» **What you need to do**
Once the line containing "296 | 13% |" is found, copy it and each subsequent line exactly. Stop at the end of the records below.
*** Opening Record set ***
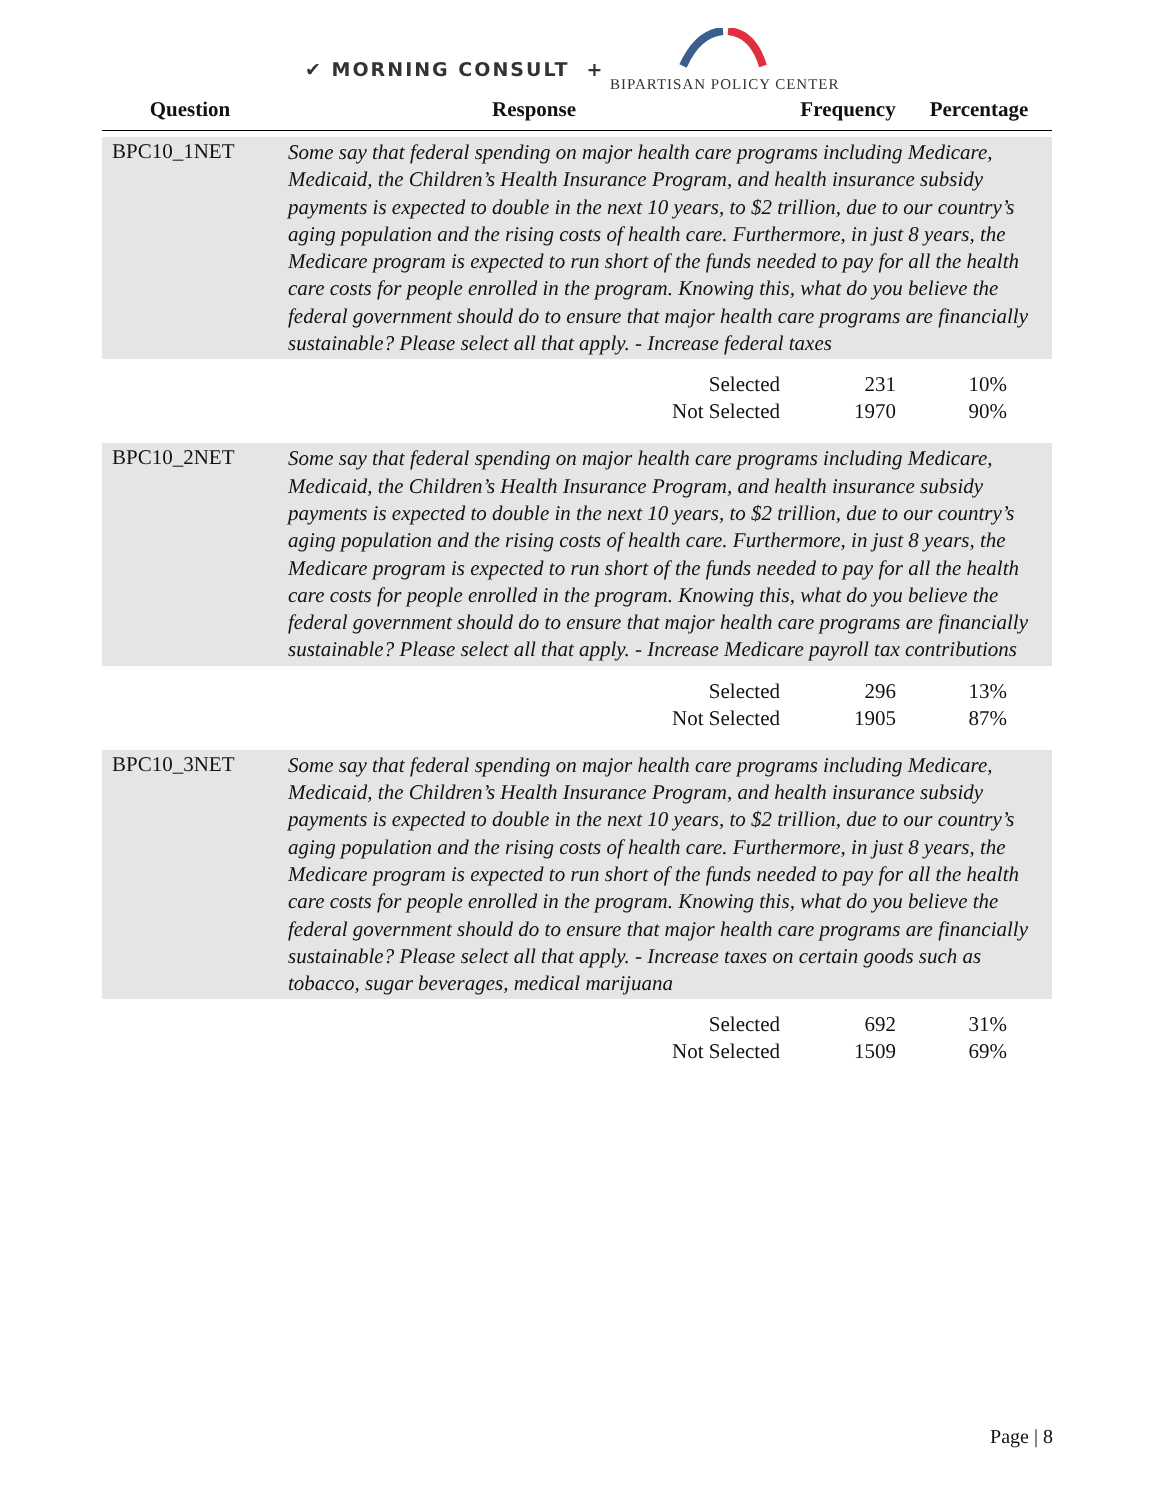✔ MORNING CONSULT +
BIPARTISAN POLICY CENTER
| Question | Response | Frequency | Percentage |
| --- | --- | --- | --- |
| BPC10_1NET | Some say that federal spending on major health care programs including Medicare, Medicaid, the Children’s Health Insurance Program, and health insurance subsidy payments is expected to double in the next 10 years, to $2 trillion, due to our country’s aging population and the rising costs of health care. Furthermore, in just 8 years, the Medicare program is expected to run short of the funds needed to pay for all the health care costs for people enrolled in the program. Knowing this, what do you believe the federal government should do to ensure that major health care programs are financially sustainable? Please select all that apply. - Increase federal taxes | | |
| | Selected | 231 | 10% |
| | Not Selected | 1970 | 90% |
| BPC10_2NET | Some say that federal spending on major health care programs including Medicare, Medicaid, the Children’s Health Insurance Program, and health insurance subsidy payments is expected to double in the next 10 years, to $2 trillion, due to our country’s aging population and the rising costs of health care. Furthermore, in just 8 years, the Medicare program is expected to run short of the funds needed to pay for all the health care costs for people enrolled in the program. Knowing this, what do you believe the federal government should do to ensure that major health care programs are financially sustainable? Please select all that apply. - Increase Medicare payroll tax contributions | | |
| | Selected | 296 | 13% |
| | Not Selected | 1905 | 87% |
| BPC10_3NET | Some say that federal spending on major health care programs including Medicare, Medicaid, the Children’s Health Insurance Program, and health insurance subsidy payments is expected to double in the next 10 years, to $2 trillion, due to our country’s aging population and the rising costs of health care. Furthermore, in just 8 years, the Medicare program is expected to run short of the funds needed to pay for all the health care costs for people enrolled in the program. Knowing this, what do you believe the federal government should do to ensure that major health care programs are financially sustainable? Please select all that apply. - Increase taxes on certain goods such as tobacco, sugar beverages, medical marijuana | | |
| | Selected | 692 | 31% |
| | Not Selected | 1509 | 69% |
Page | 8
*** Closing Record set ***
» **Result for this exercise**
| | Selected | 296 | 13% |
| | Not Selected | 1905 | 87% |
| BPC10_3NET | Some say that federal spending on major health care programs including Medicare, Medicaid, the Children’s Health Insurance Program, and health insurance subsidy payments is expected to double in the next 10 years, to $2 trillion, due to our country’s aging population and the rising costs of health care. Furthermore, in just 8 years, the Medicare program is expected to run short of the funds needed to pay for all the health care costs for people enrolled in the program. Knowing this, what do you believe the federal government should do to ensure that major health care programs are financially sustainable? Please select all that apply. - Increase taxes on certain goods such as tobacco, sugar beverages, medical marijuana | | |
| | Selected | 692 | 31% |
| | Not Selected | 1509 | 69% |
Page | 8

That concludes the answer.